Over the last few years, franchisees have had to deal with many changes within the 7-Eleven system that have affected our bottom lines. Credit card fees and gasoline commission changes are two that quickly come to mind. But there is one change on the horizon that will severely impact our businesses in the coming months and years, and that is the wave of minimum wage increases sweeping across the country.

In January and throughout the first half of 2015, many states and cities will begin to gradually increase their minimum wages over several years until they reach the set-upon goal. Some of these increases were implemented by local politicians acting to appease their constituents, while other minimum wage hikes were put up for vote and passed by the local populace.

So far, Seattle and San Francisco have the highest increase of any municipality at $15 per hour by 2018. Voters in Alaska, Nebraska, South Dakota and Arkansas elected in November to raise their minimum wage rates to $9.75, $9.00, $8.50 and $8.50, respectively. Chicago is going to raise its minimum wage to $13 per hour by mid-2019, and Oakland is going up to $12.25 starting in March. All of this just happened in the last two months, and the trend is going to continue because it’s a popular thing for legislators to do. No matter the amount of the increase, these higher minimum wages will have a tremendous adverse affect on our businesses.

An example: suppose you have a day with a couple of double coverage shifts and one single coverage shift. That’s a 40-hour payroll day. If the minimum wage goes up a dollar—assuming that you’re paying your employees the minimum, which isn’t the case in most instances—you’re looking at $1,200 to $1,500 per month in increased payroll. That’s $14,000 to $18,000 a year per store, and these are very conservative numbers. Most stores have higher payroll hours per day, and this is just strictly including the day you have double coverage during the day and single coverage at night. I’m not even counting managers or the employees you may be paying above the minimum, who would no doubt also expect a raise to keep them above the minimum wage.

For a store with a net income of $50,000 to $60,000, a payroll increase of $14,000 to $18,000 would mean 25-30 percent off their bottom line. That’s a big hit, and will force many of us to make some choices. The easier choice, or maybe the only choice possible, is to reduce labor hours. However, when you start cutting labor hours, that’s when you start impacting your standards, your image, and your business as a whole. I don’t think that’s a smart way to go about running a business, but faced with financial difficulties, sometimes you have no other choice.

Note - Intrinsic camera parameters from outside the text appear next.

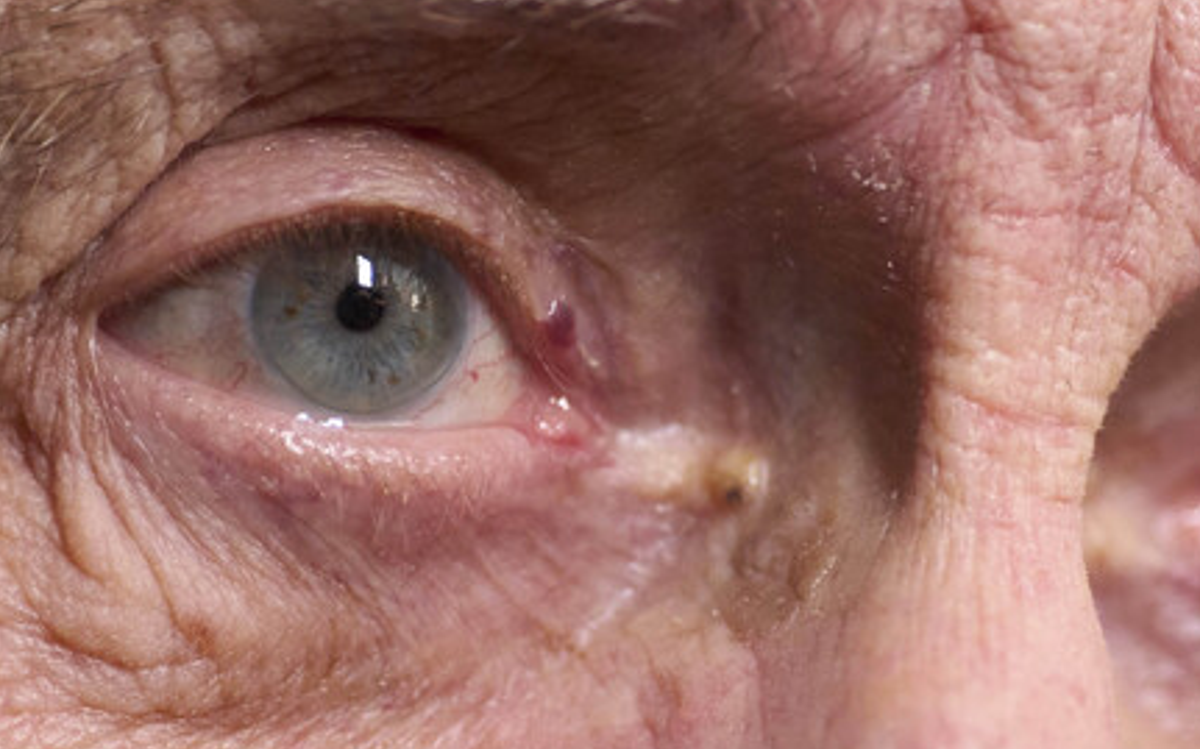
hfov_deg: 2.8
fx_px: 24747
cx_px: 482
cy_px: 867
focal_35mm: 757
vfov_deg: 1.7
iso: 1600
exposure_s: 1/250
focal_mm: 200
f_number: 2.8
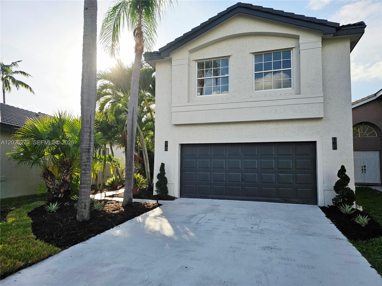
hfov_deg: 73.9
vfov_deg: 58.9
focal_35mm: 23
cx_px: 191
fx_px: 254
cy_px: 143
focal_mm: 6.3
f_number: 1.7
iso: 32
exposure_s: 1/2000
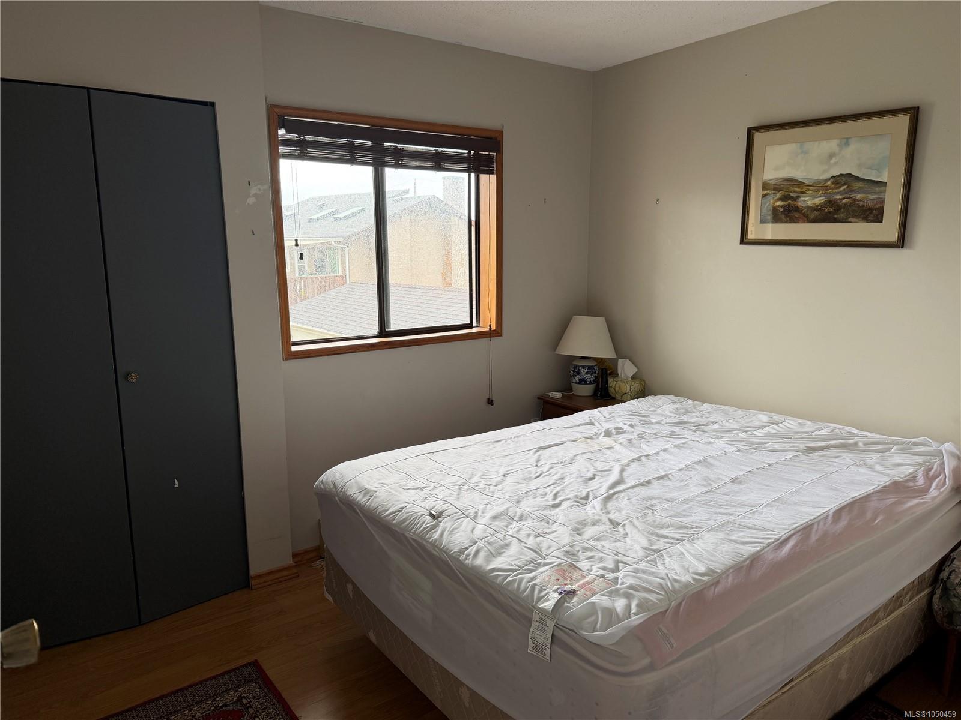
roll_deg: +0.7
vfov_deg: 56.8
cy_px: 360
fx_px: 666
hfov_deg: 71.6
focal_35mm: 24
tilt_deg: -12.2
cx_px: 480
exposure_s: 1/135
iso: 100
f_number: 1.78
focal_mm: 6.76
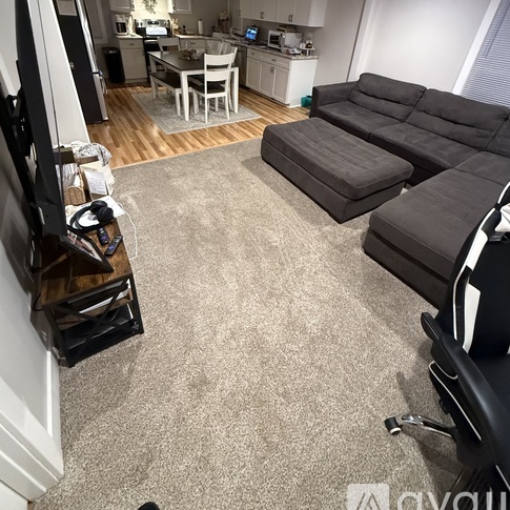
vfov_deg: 81.5
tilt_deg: -31.0
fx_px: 283
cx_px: 254
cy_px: 175
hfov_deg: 84.0
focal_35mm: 17
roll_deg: -4.3
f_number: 2.2
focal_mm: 2.22
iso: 800
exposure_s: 1/60
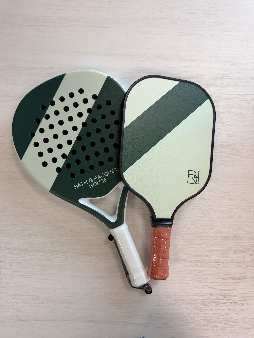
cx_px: 127
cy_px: 169
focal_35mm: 24
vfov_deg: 71.6
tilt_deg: -88.2
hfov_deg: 56.8
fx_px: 235
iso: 100
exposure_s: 1/120
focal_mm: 6.76
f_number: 1.78
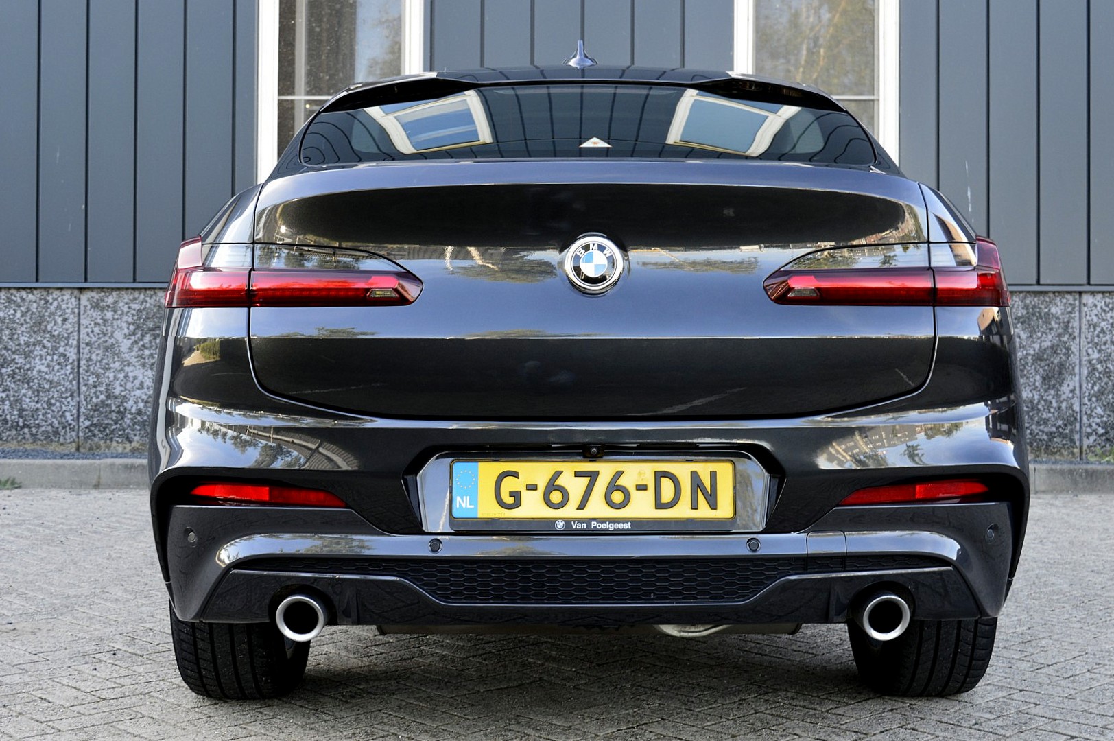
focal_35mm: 51
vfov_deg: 26.4
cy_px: 370
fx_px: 1577
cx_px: 557
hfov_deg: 38.9
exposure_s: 1/60
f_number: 8
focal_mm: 34
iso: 450
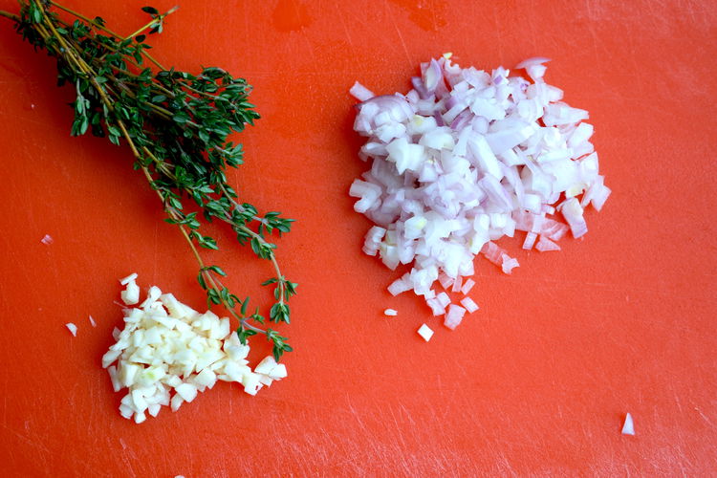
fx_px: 896
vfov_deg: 29.9
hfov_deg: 43.6
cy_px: 239
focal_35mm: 45
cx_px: 358
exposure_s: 1/56
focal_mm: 30
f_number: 2.8
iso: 125
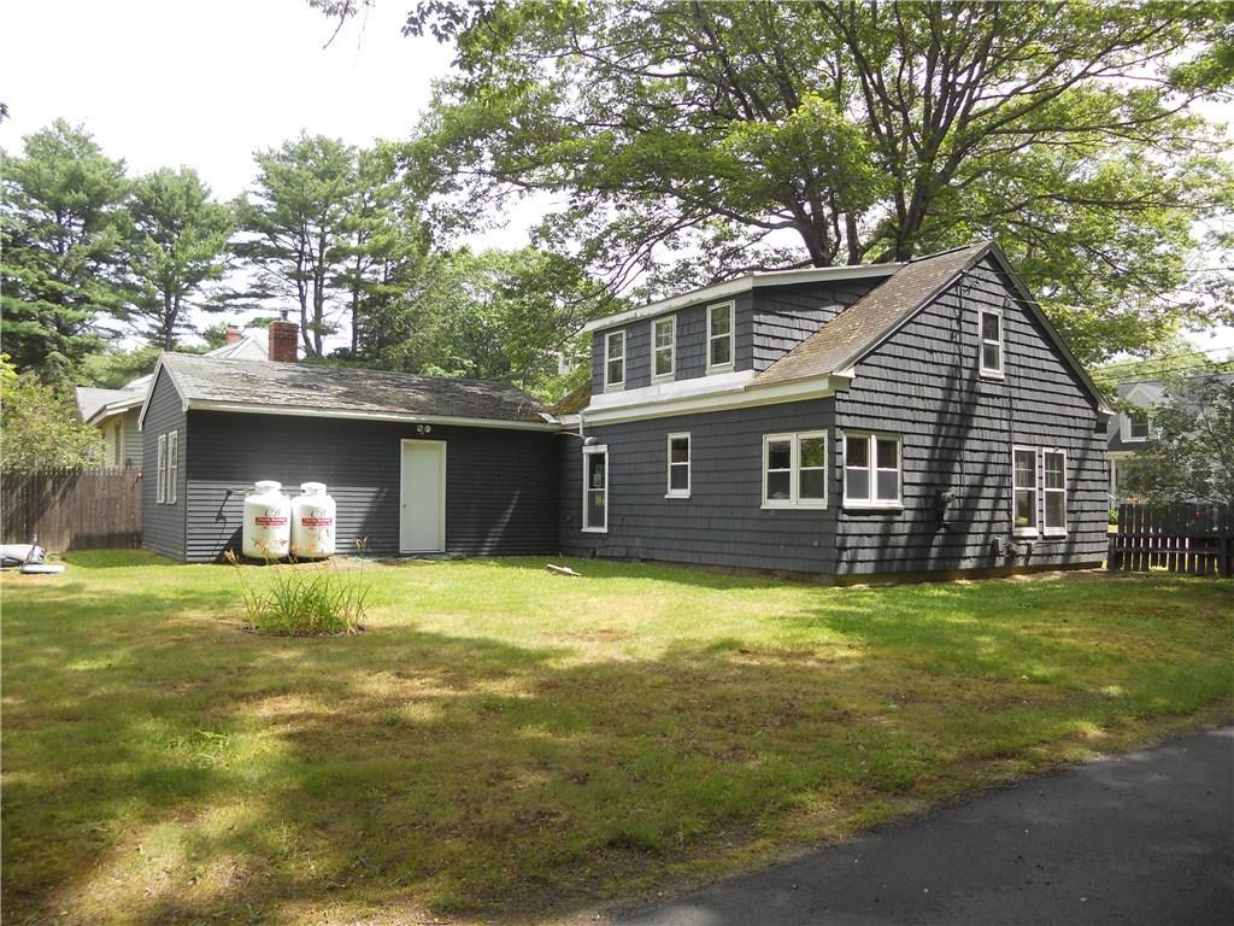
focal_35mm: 27
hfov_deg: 65.3
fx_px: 963
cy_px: 463
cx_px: 617
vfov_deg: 51.4
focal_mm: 4.9
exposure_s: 1/320
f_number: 3.2
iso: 80
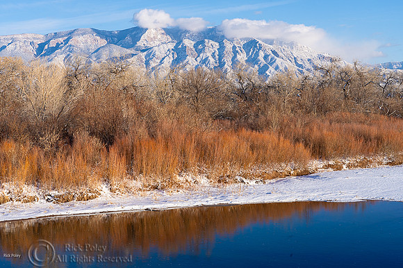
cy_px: 131
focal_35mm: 58
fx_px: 651
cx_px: 194
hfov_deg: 34.4
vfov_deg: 23.3
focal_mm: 56
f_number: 16
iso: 250
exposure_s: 1/125
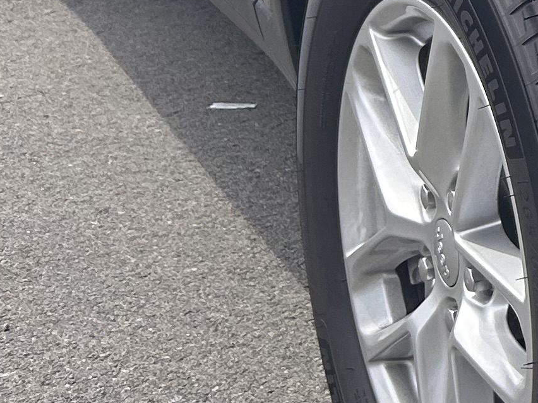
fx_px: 1912
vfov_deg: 11.7
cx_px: 953
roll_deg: +0.0
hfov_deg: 14.2
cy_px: -120
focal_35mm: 123
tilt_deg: -13.7
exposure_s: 1/2208
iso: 50
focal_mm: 5.7
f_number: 1.5
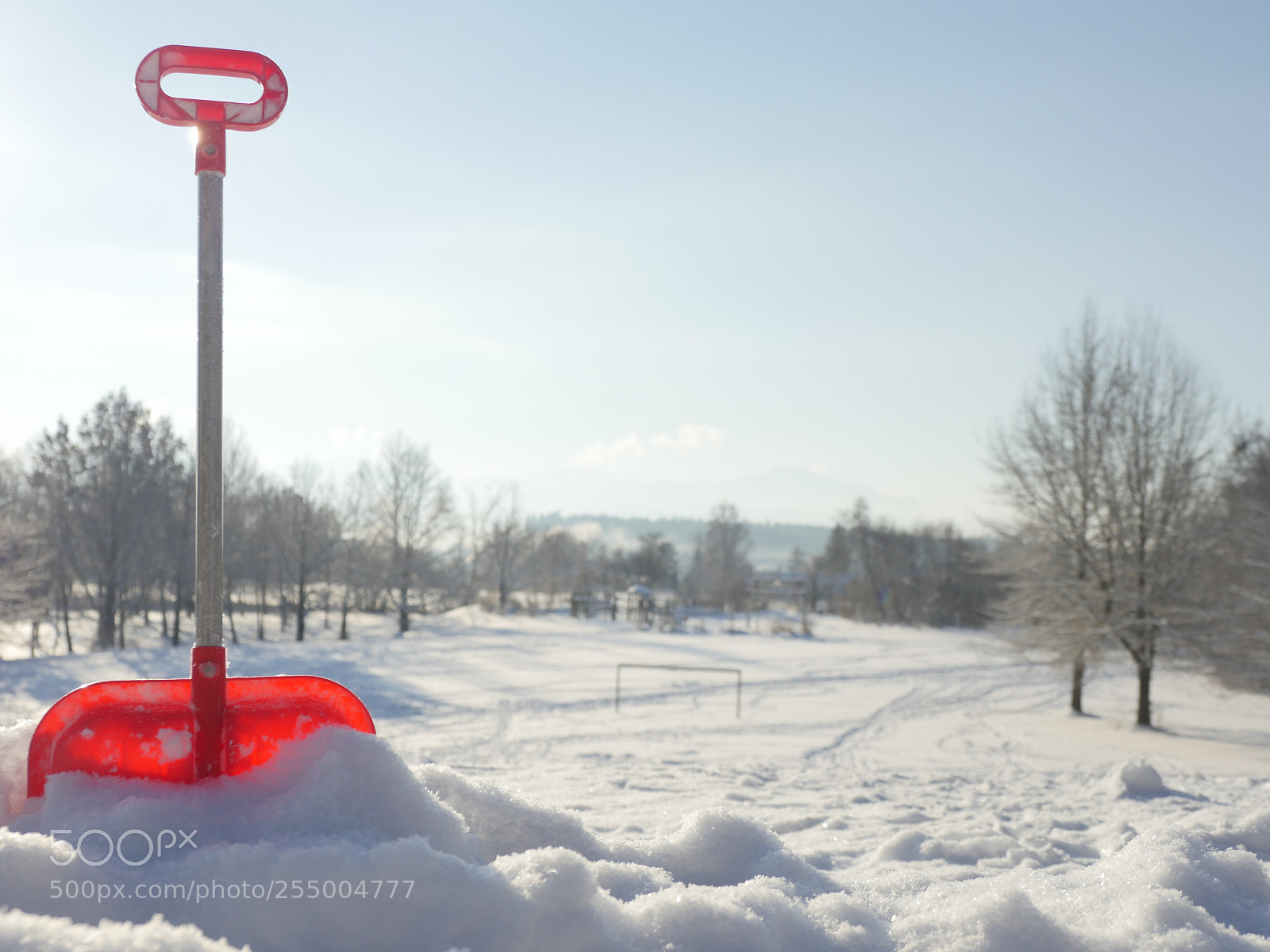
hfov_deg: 41.2
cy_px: 476
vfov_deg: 31.5
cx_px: 635
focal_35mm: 46
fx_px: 1688
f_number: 4
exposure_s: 1/2000
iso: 200
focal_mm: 23
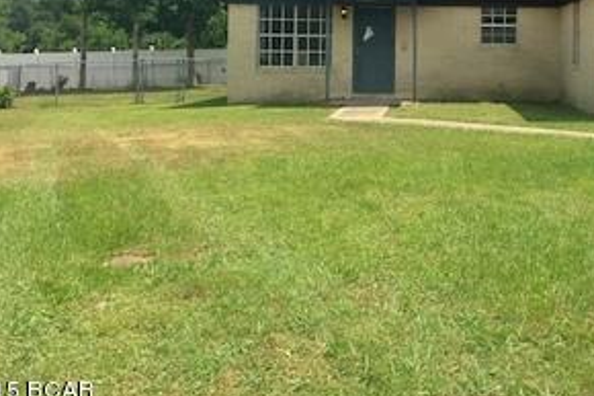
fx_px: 824
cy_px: 55
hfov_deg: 38.9
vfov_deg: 26.2
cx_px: 424
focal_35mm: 50
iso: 32
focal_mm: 4.15
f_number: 2.2
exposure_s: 1/1980
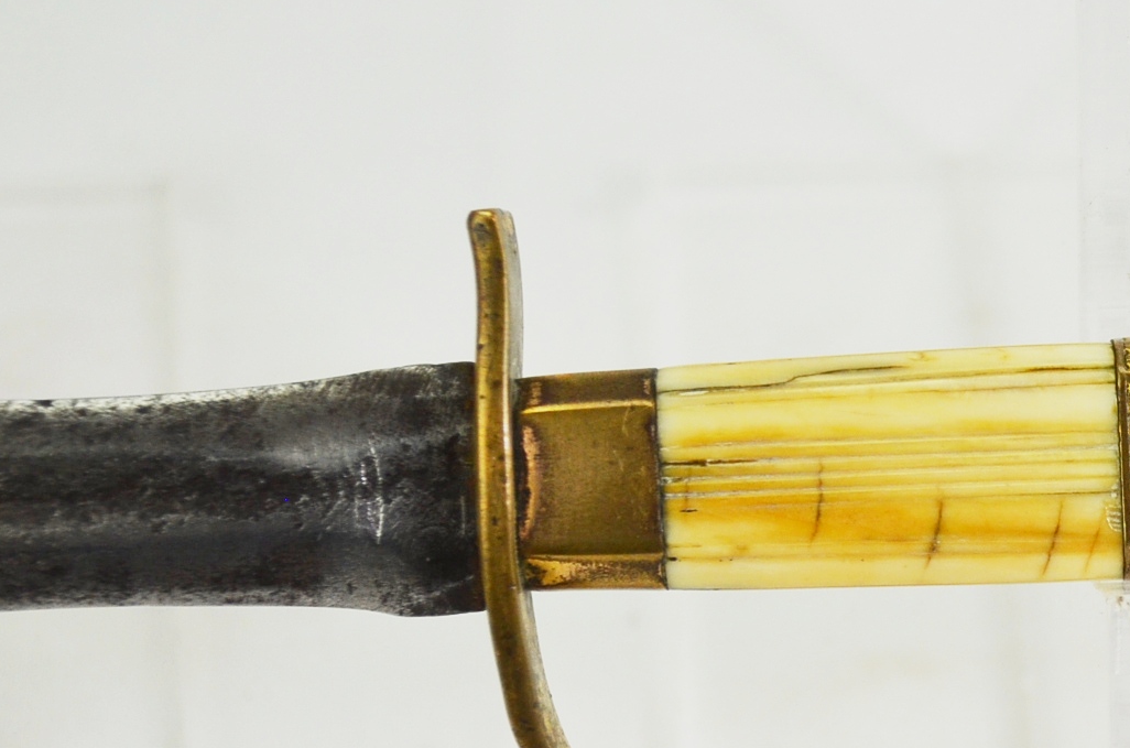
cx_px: 1197
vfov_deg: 6.5
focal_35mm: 209
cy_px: 581
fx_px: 6545
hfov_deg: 9.8
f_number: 5
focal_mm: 58
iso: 400
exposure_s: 1/400
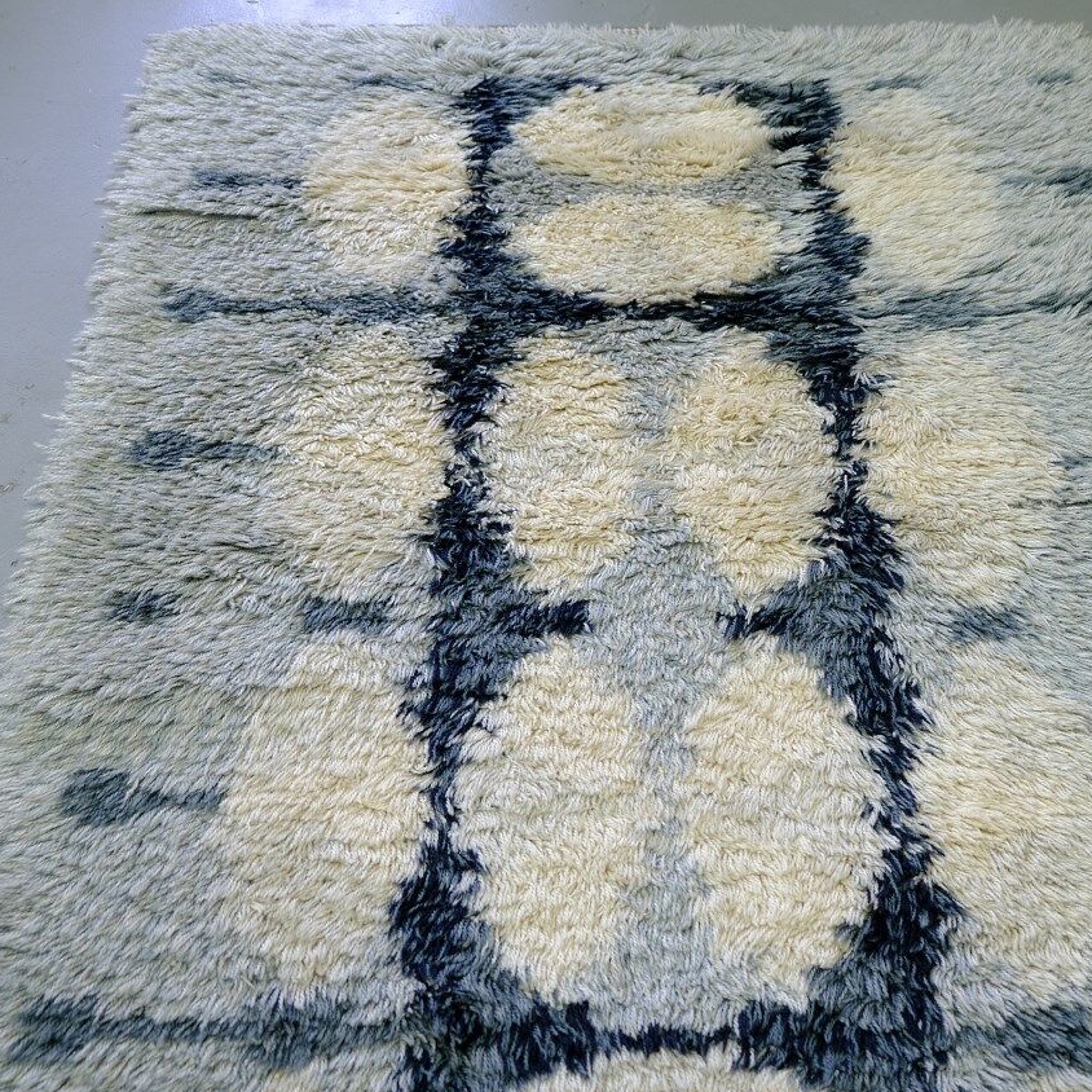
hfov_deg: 40.8
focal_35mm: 41
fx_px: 1463
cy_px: 547
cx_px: 624
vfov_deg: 40.9
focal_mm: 21.4
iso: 400
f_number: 3.2
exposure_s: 1/30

The minimum wage issue has been raised at local FOA meetings, at National Coalition Board meetings, and at a recent meeting with SEI higher ups in Dallas, including Joe DePinto. Our CEO said he understands this is a huge issue and he understands how this is impacting the system, and is committed to putting some resources behind developing a solution. I’m hoping SEI will be open-minded to help stores stay functional and continue to do business, especially the lower-volume stores. There is going to be a pinch, and our franchisor will not be immune because of its corporate stores and because it might very well have to reverse some of its policy changes so franchisees can stay afloat—like the credit card fee. We can only increase our prices so much to compensate for the higher minimum wages, so a creative solution is definitely needed. The only good news is that the minimum wage increases are also affecting our competitors, so they’re in the same boat as we are.

I would love to pay my employees $18-$20 per hour, but the reality is I can’t afford to do so. Unfortunately, this is an industry that consists primarily of a minimum wage workforce. To those franchisees in areas where the minimum wage has already been raised, I recommend you talk to, and team up with, your local FOA. Together you should begin a dialogue with your local SEI management to work on a solution while the National Coalition and SEI executives in Dallas do the same on the national level.

The minimum wage increase trend is a serious issue. I can’t downplay the impact. Many other issues we deal with have some gray area, but this is clearly black and white.